Carlisle Cos. reports lower profits in 1Q

Ballantyne-based Carlisle Cos. on Tuesday reported lower profit in the first quarter compared with the same period last year, as it recorded higher income tax expenses and was hurt by harsh winter weather in the U.S.

The company’s four business lines all posted higher sales: construction materials, interconnect technologies, brake and friction and food service products.

But profit fell 35 percent to $35.8 million from $55.2 million a year ago after a $13 million overseas tax benefit in the first quarter of 2013 did not repeat.

Carlisle, which does business in markets around the world, reported sales of $650.4 million versus $629.6 million a year ago. Company officials suggested Tuesday that revenues could have been higher, saying winter weather hurt U.S. sales.

In the U.S., sales declined primarily in the Northeast within Carlisle’s construction materials segment, which makes commercial roofing products. The winter weather also hurt sales in the company’s food service products segment, which provides dishes, cookware and other supplies to restaurants and hospital.

The company still beat analysts’ expectations. For the quarter, Carlise posted earnings per share of 56 cents. On average, analysts were expecting 52 cents a share.

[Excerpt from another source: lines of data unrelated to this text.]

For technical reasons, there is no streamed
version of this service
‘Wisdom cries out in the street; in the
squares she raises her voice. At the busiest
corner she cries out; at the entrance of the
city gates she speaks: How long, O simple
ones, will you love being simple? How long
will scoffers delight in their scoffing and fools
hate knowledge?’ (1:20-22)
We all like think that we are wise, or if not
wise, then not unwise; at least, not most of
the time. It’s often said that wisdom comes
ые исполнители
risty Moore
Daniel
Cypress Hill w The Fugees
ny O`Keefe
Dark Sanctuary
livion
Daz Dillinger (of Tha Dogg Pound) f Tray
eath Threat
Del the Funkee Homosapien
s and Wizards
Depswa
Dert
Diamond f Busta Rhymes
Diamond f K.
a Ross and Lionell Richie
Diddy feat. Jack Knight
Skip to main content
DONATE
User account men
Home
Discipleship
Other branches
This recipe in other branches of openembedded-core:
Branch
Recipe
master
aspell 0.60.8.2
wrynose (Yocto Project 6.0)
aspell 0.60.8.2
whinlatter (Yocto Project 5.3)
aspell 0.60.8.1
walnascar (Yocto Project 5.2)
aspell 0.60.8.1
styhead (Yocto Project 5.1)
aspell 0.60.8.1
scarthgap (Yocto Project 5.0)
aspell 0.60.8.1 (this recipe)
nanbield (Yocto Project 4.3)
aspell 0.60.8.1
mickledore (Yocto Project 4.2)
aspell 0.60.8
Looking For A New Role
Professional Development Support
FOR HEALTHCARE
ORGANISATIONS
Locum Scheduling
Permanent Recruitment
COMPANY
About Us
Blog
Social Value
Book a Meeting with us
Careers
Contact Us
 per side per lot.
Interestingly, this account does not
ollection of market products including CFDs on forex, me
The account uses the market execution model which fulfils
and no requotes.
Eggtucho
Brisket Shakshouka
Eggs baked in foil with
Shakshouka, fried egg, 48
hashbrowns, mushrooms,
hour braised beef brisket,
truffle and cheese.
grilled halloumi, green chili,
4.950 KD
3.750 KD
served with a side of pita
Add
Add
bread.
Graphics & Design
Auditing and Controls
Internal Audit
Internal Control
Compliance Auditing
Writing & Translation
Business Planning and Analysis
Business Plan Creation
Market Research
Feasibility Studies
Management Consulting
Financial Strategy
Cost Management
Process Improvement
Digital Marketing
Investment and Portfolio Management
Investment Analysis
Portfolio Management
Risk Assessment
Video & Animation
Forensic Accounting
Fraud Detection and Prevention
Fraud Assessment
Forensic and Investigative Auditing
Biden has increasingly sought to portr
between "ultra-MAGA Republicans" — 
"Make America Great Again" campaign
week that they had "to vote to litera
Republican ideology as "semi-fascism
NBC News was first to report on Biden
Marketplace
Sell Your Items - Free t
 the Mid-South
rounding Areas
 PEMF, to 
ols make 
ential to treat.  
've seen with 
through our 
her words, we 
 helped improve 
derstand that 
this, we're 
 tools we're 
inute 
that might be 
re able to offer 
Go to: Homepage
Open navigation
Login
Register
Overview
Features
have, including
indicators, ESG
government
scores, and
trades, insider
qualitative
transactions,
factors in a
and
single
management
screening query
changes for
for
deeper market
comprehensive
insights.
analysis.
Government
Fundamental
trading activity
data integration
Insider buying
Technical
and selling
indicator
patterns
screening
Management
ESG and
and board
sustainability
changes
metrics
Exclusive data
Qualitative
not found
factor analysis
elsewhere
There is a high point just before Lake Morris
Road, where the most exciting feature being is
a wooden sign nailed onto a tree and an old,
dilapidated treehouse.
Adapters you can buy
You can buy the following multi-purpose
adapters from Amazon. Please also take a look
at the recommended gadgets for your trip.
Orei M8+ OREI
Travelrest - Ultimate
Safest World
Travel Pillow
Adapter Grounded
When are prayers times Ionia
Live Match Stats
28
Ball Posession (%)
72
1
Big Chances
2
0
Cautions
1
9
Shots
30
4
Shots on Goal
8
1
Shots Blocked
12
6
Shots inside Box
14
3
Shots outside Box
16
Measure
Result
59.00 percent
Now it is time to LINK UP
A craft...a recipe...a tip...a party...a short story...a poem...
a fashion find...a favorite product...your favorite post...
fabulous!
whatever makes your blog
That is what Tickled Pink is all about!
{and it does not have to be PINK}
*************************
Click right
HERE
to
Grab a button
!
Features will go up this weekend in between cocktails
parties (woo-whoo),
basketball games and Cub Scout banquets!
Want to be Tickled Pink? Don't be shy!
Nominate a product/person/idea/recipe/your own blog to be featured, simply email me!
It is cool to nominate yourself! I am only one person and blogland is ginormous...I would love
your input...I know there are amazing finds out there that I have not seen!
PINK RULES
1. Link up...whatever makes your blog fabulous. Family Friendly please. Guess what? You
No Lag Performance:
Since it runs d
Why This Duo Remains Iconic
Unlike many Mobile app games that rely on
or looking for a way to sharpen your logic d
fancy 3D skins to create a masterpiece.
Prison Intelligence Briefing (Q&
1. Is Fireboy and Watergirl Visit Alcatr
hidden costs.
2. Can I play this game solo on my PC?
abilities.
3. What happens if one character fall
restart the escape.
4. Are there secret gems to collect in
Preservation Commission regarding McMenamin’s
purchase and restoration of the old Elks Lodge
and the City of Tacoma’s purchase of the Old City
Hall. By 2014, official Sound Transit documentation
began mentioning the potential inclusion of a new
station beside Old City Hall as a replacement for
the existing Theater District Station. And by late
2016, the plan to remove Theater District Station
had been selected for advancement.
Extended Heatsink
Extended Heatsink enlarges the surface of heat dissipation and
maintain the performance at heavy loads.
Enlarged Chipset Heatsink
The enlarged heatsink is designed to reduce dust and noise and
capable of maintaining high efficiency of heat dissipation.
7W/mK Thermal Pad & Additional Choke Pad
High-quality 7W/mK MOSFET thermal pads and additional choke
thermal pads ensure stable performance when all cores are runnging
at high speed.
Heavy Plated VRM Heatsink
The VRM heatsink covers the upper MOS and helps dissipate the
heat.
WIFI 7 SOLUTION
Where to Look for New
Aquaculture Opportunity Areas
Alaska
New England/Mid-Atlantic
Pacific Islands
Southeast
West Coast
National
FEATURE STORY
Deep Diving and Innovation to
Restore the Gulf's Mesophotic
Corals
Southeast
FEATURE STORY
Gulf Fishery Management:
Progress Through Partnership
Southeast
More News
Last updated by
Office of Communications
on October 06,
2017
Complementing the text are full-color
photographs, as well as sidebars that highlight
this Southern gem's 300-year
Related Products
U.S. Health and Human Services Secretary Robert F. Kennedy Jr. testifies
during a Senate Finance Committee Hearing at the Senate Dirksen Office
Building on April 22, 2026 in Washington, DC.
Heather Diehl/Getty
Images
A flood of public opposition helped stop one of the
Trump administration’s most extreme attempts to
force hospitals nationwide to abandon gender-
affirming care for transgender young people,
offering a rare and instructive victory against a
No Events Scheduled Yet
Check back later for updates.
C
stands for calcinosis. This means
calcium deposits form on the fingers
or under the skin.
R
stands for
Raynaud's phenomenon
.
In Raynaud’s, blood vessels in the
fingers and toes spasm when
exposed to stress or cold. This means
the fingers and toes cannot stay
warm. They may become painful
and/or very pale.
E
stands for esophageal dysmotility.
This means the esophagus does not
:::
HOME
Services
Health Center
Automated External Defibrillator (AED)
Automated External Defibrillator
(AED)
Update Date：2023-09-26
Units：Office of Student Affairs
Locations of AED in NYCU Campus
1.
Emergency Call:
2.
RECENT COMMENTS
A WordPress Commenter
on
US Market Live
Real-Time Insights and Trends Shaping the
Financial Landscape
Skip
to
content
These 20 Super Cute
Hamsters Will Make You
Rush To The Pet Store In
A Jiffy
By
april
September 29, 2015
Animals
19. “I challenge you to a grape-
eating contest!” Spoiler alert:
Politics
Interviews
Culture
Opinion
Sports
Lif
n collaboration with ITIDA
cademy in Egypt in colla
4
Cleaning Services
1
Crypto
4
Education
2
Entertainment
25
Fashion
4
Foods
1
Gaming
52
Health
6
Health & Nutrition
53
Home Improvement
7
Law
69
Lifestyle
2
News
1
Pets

A year ago, the company earned 85 cents a share.

“We had a good quarter, especially considering the impact of weather in January and February,” chief executive David Roberts told analysts during a conference call.

This time last year, the company had five business segments. It sold its transportation products segment for $375 million in December because of disappointing results in that business line.

Carlisle’s interconnect technologies sector makes cable and wires for aircraft, including the Boeing 787. Carlisle said it is building a 190,000-square-foot plant in Nogales, Mexico, to handle growing demand from the aerospace sector. The plant is expected to be finished this year.

Carlisle’s brake and friction segment sells systems used mostly by the mining, construction and agricultural industries.